Je regarde la tragédie et la comédie comme des leçons de vertu de raison et de bienséance. Corneille, ancien Romain parmi les Français, a établi une école de grandeur d’âme ; et Molière a fondé celle de la vie civile. Les génies français formés par eux appellent du fond de l’Europe les étrangers qui viennent s’instruire chez nous, et qui contribuent à l’abondance de Paris. Nos pauvres sont nourris du produit de ces ouvrages, qui nous soumettent jusqu’aux nations qui nous haïssent. Tout bien pesé, il faut être ennemi de sa patrie pour condamner nos spectacles. Un magistrat qui, parce qu’il a acheté cher un office de judicatur, ose penser qu’il ne lui convient pas de voir Cinna, montre beaucoup de gravité et bien peu de goût.

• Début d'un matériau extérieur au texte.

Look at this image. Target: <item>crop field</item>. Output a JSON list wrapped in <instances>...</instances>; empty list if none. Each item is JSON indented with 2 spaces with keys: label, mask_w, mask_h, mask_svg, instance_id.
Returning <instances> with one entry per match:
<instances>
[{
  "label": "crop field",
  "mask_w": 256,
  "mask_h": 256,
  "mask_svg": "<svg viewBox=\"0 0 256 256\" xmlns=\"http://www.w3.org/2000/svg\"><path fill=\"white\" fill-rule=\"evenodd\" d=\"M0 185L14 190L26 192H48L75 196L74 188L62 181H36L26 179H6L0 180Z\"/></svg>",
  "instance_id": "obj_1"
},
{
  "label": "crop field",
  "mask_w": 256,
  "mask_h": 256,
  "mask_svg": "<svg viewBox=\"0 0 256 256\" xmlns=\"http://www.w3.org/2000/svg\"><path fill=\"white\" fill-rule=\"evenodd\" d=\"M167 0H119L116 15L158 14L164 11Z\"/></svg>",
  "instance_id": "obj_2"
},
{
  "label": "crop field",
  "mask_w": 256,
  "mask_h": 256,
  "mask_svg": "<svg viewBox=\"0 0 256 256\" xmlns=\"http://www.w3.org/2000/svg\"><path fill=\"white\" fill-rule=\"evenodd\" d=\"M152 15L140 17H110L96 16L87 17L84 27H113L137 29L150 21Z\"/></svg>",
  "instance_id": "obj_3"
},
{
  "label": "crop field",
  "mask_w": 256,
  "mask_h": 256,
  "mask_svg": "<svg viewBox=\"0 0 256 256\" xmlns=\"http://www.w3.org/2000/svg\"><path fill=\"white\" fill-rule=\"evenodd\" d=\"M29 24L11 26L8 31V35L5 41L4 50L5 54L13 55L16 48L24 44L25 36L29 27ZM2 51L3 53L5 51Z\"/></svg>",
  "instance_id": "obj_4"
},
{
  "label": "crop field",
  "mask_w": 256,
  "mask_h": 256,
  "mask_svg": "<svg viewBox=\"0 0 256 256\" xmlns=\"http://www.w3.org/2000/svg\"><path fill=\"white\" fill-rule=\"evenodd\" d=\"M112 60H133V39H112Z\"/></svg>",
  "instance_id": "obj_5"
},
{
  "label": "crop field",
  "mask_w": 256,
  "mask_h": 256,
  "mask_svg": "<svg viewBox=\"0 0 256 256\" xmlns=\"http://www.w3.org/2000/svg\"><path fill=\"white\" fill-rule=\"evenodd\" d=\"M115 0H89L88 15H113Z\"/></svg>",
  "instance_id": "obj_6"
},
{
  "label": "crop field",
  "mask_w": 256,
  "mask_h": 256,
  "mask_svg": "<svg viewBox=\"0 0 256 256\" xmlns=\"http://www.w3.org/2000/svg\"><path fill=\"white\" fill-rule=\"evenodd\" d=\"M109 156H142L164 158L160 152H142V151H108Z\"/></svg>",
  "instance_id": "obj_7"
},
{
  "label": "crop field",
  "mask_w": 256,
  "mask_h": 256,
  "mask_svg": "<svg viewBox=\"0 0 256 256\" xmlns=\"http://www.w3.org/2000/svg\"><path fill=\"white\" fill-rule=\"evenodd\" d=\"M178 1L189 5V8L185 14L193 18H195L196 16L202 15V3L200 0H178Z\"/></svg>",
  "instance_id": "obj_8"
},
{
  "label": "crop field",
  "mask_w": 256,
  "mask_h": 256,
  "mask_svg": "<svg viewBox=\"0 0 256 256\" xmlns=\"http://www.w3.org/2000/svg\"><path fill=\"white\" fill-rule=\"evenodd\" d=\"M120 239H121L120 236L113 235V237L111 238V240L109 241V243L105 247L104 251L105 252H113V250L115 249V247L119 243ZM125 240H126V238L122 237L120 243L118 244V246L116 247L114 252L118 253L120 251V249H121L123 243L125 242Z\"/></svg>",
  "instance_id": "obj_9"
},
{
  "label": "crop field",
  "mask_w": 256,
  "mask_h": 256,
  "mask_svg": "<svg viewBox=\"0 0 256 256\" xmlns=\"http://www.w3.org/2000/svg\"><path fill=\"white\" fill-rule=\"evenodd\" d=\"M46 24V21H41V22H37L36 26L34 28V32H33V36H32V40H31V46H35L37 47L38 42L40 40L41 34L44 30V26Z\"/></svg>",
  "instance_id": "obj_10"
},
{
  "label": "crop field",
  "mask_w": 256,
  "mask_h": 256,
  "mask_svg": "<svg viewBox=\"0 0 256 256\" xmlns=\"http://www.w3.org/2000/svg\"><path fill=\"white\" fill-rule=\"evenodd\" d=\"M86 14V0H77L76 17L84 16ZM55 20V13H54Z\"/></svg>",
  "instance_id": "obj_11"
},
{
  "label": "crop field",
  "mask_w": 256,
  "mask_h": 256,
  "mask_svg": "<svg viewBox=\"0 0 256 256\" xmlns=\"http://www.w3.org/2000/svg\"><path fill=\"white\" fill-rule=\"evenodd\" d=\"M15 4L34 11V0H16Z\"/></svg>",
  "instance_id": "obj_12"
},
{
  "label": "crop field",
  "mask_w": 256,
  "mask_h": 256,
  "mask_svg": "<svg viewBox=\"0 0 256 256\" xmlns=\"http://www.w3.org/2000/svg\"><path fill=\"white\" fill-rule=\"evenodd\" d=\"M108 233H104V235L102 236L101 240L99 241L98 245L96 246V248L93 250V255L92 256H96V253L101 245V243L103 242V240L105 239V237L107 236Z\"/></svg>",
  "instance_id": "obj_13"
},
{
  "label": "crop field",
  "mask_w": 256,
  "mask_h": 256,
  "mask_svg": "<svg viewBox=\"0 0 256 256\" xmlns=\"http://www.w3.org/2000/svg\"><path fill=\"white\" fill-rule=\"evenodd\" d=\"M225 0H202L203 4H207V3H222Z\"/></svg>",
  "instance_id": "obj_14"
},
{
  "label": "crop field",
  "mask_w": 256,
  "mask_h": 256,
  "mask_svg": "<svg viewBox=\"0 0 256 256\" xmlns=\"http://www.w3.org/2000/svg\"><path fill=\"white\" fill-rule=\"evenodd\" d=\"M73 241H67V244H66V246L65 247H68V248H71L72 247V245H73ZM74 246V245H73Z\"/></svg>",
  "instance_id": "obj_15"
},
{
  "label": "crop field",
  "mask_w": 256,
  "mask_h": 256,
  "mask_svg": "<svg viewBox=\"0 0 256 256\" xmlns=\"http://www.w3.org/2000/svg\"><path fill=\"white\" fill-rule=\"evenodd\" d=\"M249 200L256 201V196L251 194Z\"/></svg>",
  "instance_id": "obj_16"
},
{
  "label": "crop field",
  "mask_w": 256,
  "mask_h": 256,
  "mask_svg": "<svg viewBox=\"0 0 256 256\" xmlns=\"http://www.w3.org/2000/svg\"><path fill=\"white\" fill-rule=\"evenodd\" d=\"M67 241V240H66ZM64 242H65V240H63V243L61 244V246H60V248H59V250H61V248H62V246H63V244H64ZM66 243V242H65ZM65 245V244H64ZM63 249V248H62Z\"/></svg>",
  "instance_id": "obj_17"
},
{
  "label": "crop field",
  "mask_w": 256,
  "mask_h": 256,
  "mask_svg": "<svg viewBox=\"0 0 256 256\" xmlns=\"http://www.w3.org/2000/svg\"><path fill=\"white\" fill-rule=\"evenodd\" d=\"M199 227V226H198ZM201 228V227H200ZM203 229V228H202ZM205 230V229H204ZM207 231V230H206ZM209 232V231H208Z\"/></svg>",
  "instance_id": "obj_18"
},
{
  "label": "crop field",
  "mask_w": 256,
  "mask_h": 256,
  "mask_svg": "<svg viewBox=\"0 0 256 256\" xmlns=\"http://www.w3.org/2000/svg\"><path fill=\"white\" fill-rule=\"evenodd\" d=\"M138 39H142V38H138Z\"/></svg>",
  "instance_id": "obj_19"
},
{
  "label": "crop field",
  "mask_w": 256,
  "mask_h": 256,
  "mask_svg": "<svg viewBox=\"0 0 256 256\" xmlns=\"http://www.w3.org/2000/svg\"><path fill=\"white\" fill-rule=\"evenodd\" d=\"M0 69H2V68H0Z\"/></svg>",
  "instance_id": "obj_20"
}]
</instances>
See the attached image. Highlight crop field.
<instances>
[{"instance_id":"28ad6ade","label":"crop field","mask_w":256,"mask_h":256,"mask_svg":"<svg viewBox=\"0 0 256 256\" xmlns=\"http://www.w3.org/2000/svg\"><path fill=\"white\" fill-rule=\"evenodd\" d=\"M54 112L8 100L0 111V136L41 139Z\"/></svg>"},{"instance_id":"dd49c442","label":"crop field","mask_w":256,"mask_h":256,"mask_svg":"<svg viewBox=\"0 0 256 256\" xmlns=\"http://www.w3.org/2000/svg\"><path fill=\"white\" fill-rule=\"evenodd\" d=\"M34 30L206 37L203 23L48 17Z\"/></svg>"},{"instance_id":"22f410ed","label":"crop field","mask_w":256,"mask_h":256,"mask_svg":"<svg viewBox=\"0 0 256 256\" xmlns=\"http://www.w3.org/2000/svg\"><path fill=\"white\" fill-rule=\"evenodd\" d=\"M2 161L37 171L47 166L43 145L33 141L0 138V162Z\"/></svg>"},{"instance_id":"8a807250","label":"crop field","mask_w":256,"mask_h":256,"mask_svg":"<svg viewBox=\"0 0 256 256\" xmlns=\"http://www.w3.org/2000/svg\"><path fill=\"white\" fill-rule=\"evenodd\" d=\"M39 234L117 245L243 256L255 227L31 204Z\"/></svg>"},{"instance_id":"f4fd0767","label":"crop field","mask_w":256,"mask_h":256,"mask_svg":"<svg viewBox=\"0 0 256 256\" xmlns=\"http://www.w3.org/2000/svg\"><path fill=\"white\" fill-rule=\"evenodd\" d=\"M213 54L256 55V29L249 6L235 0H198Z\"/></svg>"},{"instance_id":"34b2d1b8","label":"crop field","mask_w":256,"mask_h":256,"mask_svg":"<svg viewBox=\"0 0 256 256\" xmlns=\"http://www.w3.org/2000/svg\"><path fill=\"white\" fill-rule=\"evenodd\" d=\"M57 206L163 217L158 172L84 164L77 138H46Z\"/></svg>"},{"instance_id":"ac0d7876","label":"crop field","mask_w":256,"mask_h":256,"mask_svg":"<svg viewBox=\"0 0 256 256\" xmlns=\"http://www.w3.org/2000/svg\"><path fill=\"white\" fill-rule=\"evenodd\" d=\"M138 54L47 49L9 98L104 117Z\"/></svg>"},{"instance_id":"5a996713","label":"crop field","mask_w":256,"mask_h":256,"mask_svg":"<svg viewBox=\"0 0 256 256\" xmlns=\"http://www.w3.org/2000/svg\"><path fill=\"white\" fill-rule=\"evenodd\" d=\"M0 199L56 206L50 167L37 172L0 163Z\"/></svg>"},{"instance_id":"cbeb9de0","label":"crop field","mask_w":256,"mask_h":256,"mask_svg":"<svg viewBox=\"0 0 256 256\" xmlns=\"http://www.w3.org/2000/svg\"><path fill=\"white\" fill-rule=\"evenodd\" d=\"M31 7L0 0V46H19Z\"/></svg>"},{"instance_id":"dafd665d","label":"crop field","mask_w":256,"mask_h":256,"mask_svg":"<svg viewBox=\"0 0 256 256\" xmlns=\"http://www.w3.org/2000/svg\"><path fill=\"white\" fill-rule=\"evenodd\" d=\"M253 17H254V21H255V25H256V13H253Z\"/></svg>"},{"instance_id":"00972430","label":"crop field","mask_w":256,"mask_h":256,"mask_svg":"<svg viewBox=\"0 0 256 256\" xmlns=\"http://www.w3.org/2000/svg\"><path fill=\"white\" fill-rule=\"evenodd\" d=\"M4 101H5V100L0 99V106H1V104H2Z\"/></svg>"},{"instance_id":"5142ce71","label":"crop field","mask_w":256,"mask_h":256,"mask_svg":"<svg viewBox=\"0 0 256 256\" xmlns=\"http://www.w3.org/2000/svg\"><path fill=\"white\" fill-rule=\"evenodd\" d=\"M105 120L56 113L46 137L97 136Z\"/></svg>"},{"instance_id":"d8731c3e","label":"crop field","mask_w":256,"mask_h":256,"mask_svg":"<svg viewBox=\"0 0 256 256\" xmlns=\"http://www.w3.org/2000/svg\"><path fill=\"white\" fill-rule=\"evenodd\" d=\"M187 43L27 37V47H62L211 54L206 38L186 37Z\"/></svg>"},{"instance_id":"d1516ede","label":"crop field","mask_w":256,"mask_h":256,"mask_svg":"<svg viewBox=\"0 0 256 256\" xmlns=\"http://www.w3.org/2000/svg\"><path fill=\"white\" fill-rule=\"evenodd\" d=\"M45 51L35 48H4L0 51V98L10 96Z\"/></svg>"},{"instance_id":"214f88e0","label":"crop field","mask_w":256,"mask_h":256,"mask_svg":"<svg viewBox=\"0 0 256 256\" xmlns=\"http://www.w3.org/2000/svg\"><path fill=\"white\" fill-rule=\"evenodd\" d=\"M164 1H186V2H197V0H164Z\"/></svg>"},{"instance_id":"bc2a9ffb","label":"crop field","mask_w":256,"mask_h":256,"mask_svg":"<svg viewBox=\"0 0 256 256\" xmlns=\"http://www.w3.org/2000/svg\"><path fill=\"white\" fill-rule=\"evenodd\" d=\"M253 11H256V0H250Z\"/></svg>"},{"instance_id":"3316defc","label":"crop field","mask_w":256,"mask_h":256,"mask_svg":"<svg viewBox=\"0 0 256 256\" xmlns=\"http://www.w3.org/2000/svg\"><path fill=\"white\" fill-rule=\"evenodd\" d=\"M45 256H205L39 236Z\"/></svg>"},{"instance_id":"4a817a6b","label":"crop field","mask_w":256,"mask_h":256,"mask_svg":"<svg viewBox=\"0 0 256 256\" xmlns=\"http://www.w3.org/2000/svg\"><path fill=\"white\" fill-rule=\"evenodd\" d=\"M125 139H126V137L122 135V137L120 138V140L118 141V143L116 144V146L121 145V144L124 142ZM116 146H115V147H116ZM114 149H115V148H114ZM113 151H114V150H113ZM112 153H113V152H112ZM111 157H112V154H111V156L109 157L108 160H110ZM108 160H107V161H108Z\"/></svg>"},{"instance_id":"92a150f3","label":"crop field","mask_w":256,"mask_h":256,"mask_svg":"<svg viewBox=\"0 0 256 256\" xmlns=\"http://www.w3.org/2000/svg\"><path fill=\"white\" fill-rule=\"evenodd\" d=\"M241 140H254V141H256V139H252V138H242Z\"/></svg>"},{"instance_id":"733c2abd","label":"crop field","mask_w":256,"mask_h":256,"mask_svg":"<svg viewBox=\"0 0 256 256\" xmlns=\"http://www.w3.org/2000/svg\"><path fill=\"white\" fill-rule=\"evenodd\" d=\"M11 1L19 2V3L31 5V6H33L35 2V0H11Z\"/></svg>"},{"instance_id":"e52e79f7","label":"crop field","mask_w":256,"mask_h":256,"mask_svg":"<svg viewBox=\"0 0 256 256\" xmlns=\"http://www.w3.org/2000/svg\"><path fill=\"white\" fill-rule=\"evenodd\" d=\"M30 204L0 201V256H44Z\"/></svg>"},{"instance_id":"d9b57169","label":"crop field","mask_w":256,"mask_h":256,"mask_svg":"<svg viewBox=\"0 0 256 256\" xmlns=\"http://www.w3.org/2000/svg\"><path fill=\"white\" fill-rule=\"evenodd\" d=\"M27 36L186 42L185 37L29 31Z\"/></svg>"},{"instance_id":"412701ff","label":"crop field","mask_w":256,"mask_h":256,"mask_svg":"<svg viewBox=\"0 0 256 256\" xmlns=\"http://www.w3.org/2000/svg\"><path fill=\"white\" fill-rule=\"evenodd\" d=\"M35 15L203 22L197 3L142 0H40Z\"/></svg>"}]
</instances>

Il y aura toujours dans notre nation polie de ces âmes qui tiendront du Goth et du Vandale ; je ne connais pour vrais Français que ceux qui aiment les arts et les encouragent. Ce goût commence, il est vrai, à languir parmi nous ; nous sommes des sybarites lassés des faveurs de nos maîtresses. Nous jouissons des veilles des grands hommes qui ont travaillé pour nos plaisirs et pour ceux des siècles à venir, comme nous recevons les productions de la nature : on dirait qu’elles nous sont dues. Il n’y a que cent ans que nous mangions du gland ; les Triptolèmes qui nous ont donné le froment le plus pur nous sont indifférents ; rien ne réveille cet esprit de nonchalance pour les grandes choses, qui se mêle toujours avec notre vivacité pour les petites.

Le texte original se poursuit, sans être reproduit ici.